しゅうが胸ポケットから携帯を取り出して小さなボタンを押した。
2人を静寂が包む。
時折、「カチカチ・・・」とノートパソコンのHDがリズムを刻むような音を立てていた。
トモミ
ともみ
朋美
その名前がHDの中に刻まれていく。
早く消去しなくちゃ!
保存される前に消去しなくちゃ!
     

先に口を開いたのはしゅうだった。
「すまん、、、」

「・・・・・・・・・・・・・・・・」
唇が、、睫毛が、、震えているのが自分でも分かる。
「言い訳はしない。

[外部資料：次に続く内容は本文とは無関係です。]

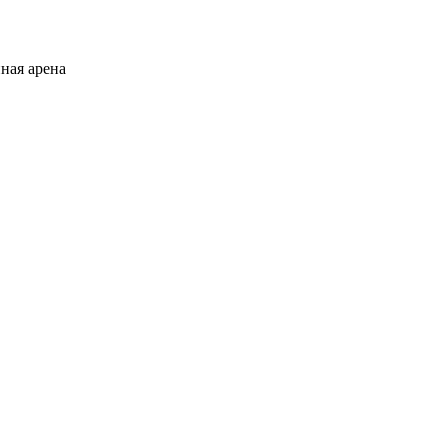
ная арена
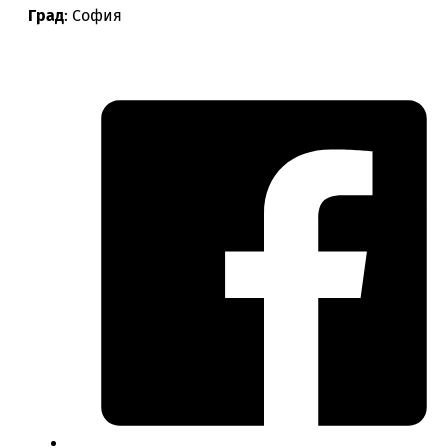
Град
: София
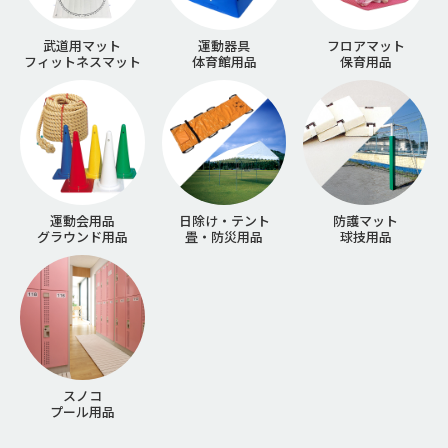
武道用マット
運動器具
フロアマット
フィットネスマット
体育館用品
保育用品
運動会用品
日除け・テント
防護マット
グラウンド用品
畳・防災用品
球技用品
スノコ
プール用品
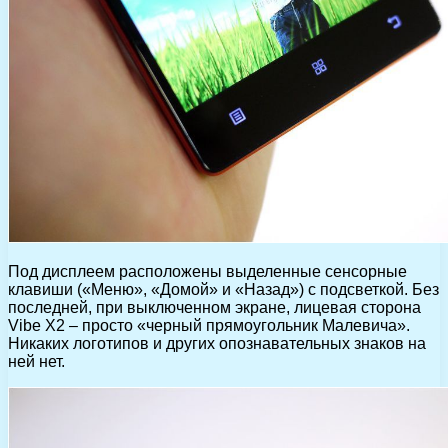
Под дисплеем расположены выделенные сенсорные
клавиши («Меню», «Домой» и «Назад») с подсветкой. Без
последней, при выключенном экране, лицевая сторона
Vibe X2 – просто «черный прямоугольник Малевича».
Никаких логотипов и других опознавательных знаков на
ней нет.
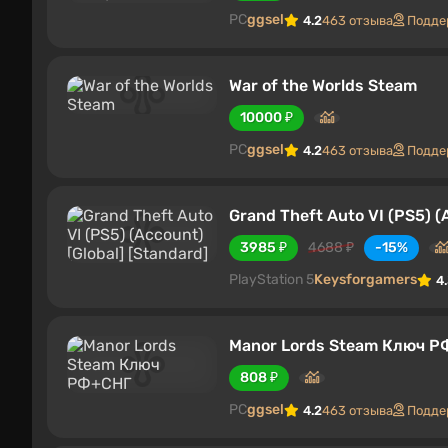
PC
ggsel
4.2
463 отзыва
Подде
War of the Worlds Steam
10000 ₽
PC
ggsel
4.2
463 отзыва
Подде
Grand Theft Auto VI (PS5) (
3985 ₽
4688 ₽
-15%
PlayStation 5
Keysforgamers
4
Manor Lords Steam Ключ 
808 ₽
PC
ggsel
4.2
463 отзыва
Подде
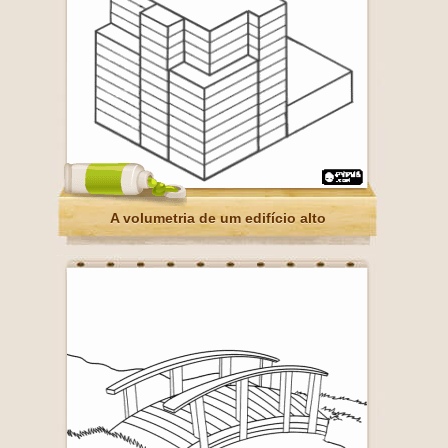
A volumetria de um edifício alto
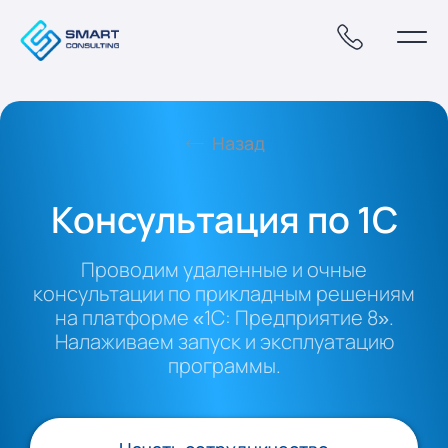
Назад
Консультация по 1С
Проводим удаленные и очные
консультации по прикладным решениям
на платформе «1С: Предприятие 8».
Налаживаем запуск и эксплуатацию
программы.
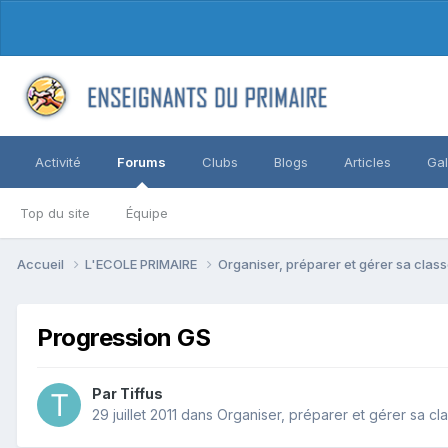
Activité
Forums
Clubs
Blogs
Articles
Gal
Top du site
Équipe
Accueil
L'ECOLE PRIMAIRE
Organiser, préparer et gérer sa clas
Progression GS
Par Tiffus
29 juillet 2011
dans
Organiser, préparer et gérer sa cl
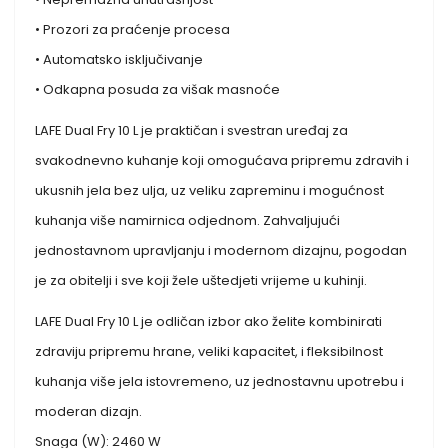
• Prozori za praćenje procesa
• Automatsko isključivanje
• Odkapna posuda za višak masnoće
LAFE Dual Fry 10 L je praktičan i svestran uređaj za
svakodnevno kuhanje koji omogućava pripremu zdravih i
ukusnih jela bez ulja, uz veliku zapreminu i mogućnost
kuhanja više namirnica odjednom. Zahvaljujući
jednostavnom upravljanju i modernom dizajnu, pogodan
je za obitelji i sve koji žele uštedjeti vrijeme u kuhinji.
LAFE Dual Fry 10 L je odličan izbor ako želite kombinirati
zdraviju pripremu hrane, veliki kapacitet, i fleksibilnost
kuhanja više jela istovremeno, uz jednostavnu upotrebu i
moderan dizajn.
Snaga (W): 2460 W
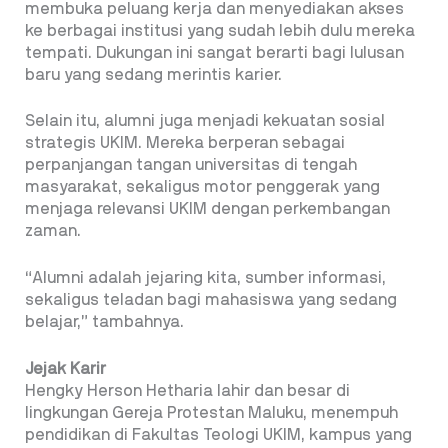
membuka peluang kerja dan menyediakan akses
ke berbagai institusi yang sudah lebih dulu mereka
tempati. Dukungan ini sangat berarti bagi lulusan
baru yang sedang merintis karier.
Selain itu, alumni juga menjadi kekuatan sosial
strategis UKIM. Mereka berperan sebagai
perpanjangan tangan universitas di tengah
masyarakat, sekaligus motor penggerak yang
menjaga relevansi UKIM dengan perkembangan
zaman.
“Alumni adalah jejaring kita, sumber informasi,
sekaligus teladan bagi mahasiswa yang sedang
belajar,” tambahnya.
Jejak Karir
Hengky Herson Hetharia lahir dan besar di
lingkungan Gereja Protestan Maluku, menempuh
pendidikan di Fakultas Teologi UKIM, kampus yang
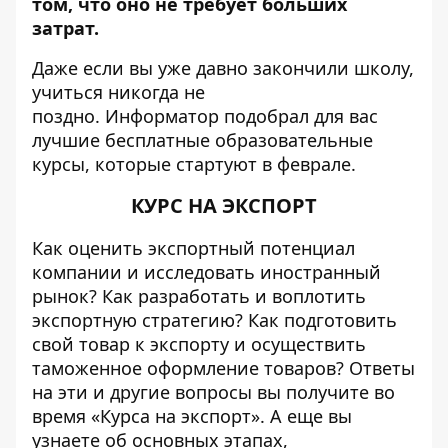
том, что оно не требует больших
затрат.
Даже если вы уже давно закончили школу,
учиться никогда не
поздно.
Информатор
подобрал для вас
лучшие бесплатные образовательные
курсы, которые стартуют в феврале.
КУРС НА ЭКСПОРТ
Как оценить экспортный потенциал
компании и исследовать иностранный
рынок? Как разработать и воплотить
экспортную стратегию? Как подготовить
свой товар к экспорту и осуществить
таможенное оформление товаров? Ответы
на эти и другие вопросы вы получите во
время «Курса на экспорт». А еще вы
узнаете об основных этапах,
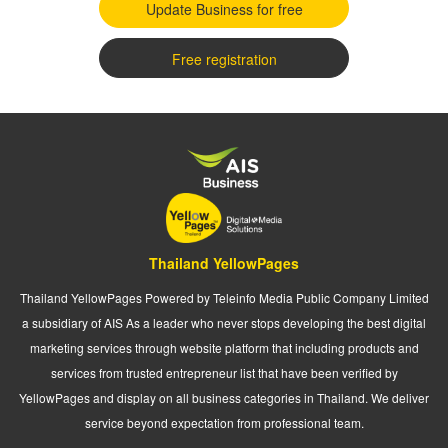
Update Business for free
Free registration
Thailand YellowPages
Thailand YellowPages Powered by Teleinfo Media Public Company Limited
a subsidiary of AIS As a leader who never stops developing the best digital
marketing services through website platform that including products and
services from trusted entrepreneur list that have been verified by
YellowPages and display on all business categories in Thailand. We deliver
service beyond expectation from professional team.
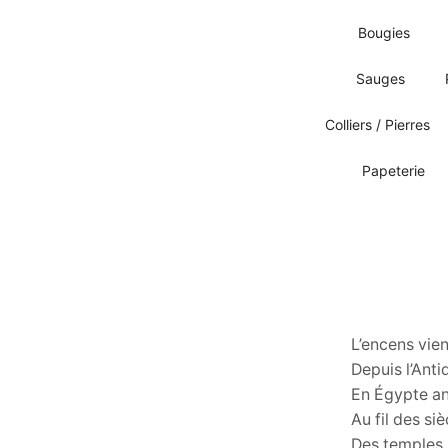
Bougies
Sauges
Colliers / Pierres
Papeterie
L’encens vie
Depuis l’Antiq
En Égypte anc
Au fil des si
Des temples b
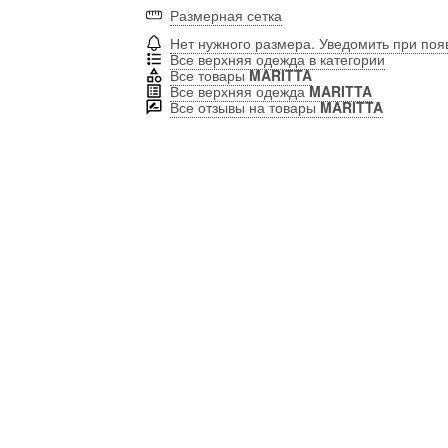
Размерная сетка
Нет нужного размера. Уведомить при по
Все верхняя одежда в категории
Все товары
MARITTA
Все верхняя одежда
MARITTA
Все отзывы на товары
MARITTA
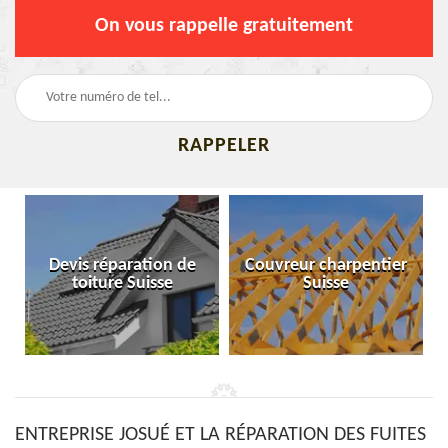
On vous rappelle gratuitement
Devis réparation de
Couvreur charpentier
toiture Suisse
Suisse
ENTREPRISE JOSUÉ ET LA RÉPARATION DES FUITES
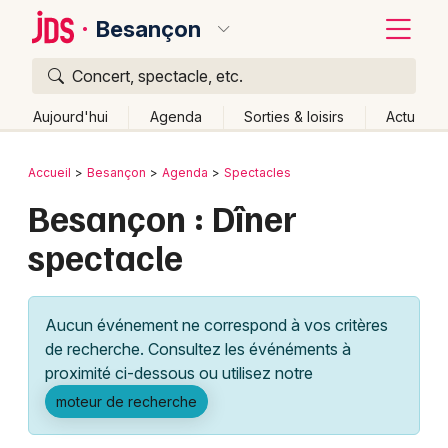
Besançon
Concert, spectacle, etc.
Quoi ?
Fermer
Aujourd'hui
Agenda
Sorties & loisirs
Actu
Où ?
Retour
Publier un événement
Accueil
Besançon
Agenda
Spectacles
Besançon et alentours
Doubs (25)
Franche-Comté
Besançon : Dîner
Bordeaux
Partout
Près de moi
Changer de lieu
spectacle
Colmar
Quand ?
Effacer les dates
Lille
Grands événements
Aujourd'hui
Demain
Ce week-end
Autre
Aucun événement ne correspond à vos critères
Lyon
Activité & Expérience
de recherche. Consultez les événéments à
proximité ci-dessous ou utilisez notre
Marseille
Manifestations
moteur de recherche
Mulhouse
Foires & salons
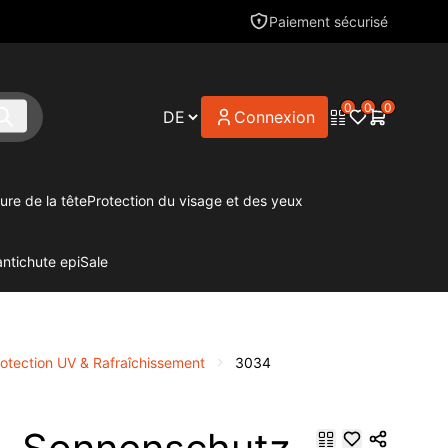
Paiement sécurisé
0
0
0
Connexion
ure de la tête
Protection du visage et des yeux
antichute epi
Sale
otection UV & Rafraîchissement
3034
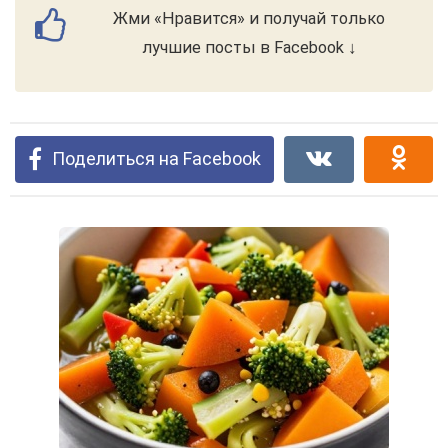
Жми «Нравится» и получай только
лучшие посты в Facebook ↓
Поделиться на Facebook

そこに書いてあることは事実だ。 すまん、、、」
そう言ってパソコンに視線を落とした。
さすがのしゅうも、決定的な証拠を目にしてしまった私を
得意の「口撃」で丸め込む事は無理だと思ったのか、
素直に頭を下げた。
  
もちろん、その時の私には謝罪の有無など問題じゃ無かった。
それよりも、「事実」が知りたかったのだ。
しゅうと「朋美」という女性がどういう関係なのか、を知りたかった。
全てを知ることで更に傷付くであろう事は経験から想像できたが、
知らずにはいられない。
「朋美って、、、誰?」

脳が勝手に動き始めていた。 そんな事を聞きたいとは思わなかったが、
勝手に口が動いた。 
誰?どこの誰?
そんな事を聞いてどうなるものでもないのに、相手の女性が気になった。
朋美って誰???


薄暗い機内の中だが、いくつかの光りの筋が天井から座席に向かって伸びてる。
眠りにつくことの出来ない人が、本を読んでいるのだろう。
私もバッグにしまってある単行本の事を思い出した。
どうせ眠れないのだから、本でも読もうかな。
読書灯をつけてページを開く、、、
あまり考えなくてもすむ、「短編集」をいくつか買ってきたのだが、
少し読むと、気づかないウチにページを繰る手が止まっている。
落ち着かない・・・
読書をするにも、「落ち着いた場所」が私には必要だった。
自宅のリビングで窓から入るお日様の光の中で、、、
ダイニングテーブルに温めたミルクの入ったマグを置いてページを開くとか、、、
そして、、、今日のような飛行機の中であっても、
隣にしゅうがいて寝息を立てて居てくれれば、それで充分落ち着けるのだ。
しかし、今日、隣に居るのは見ず知らずの女性。
私の左隣の席に寝ている彼女のことを嫌な訳じゃない。
成田を飛び立ってしばらくは、行き先やどこから来たかなど、当たり障りのない会話も交わした。
チャーミングな女性でむしろ好きなタイプだった。
でも、ほぼ密着した席ではあったが、私の左腕と彼女の右腕の間には踏み込むことの出来ない
「境界線」が存在している。 
境界線・・・
「朋美」と言う名前を見たとき、私は日本中の「ともみ」さんを嫌いになってしまった。
そして、近づいて来たしゅうにも、一種の「嫌悪感」を覚えた。
この人は、今日、、、私の知らない所で「朋美」という女性と寝た。
しゅうと私の間に、目には見えない境界線が引かれていた。
駄目!それ以上、こっちに来ないで!
「朋美、、、って誰なの?」
無言のしゅうに向かってもう一度問いかけて見た。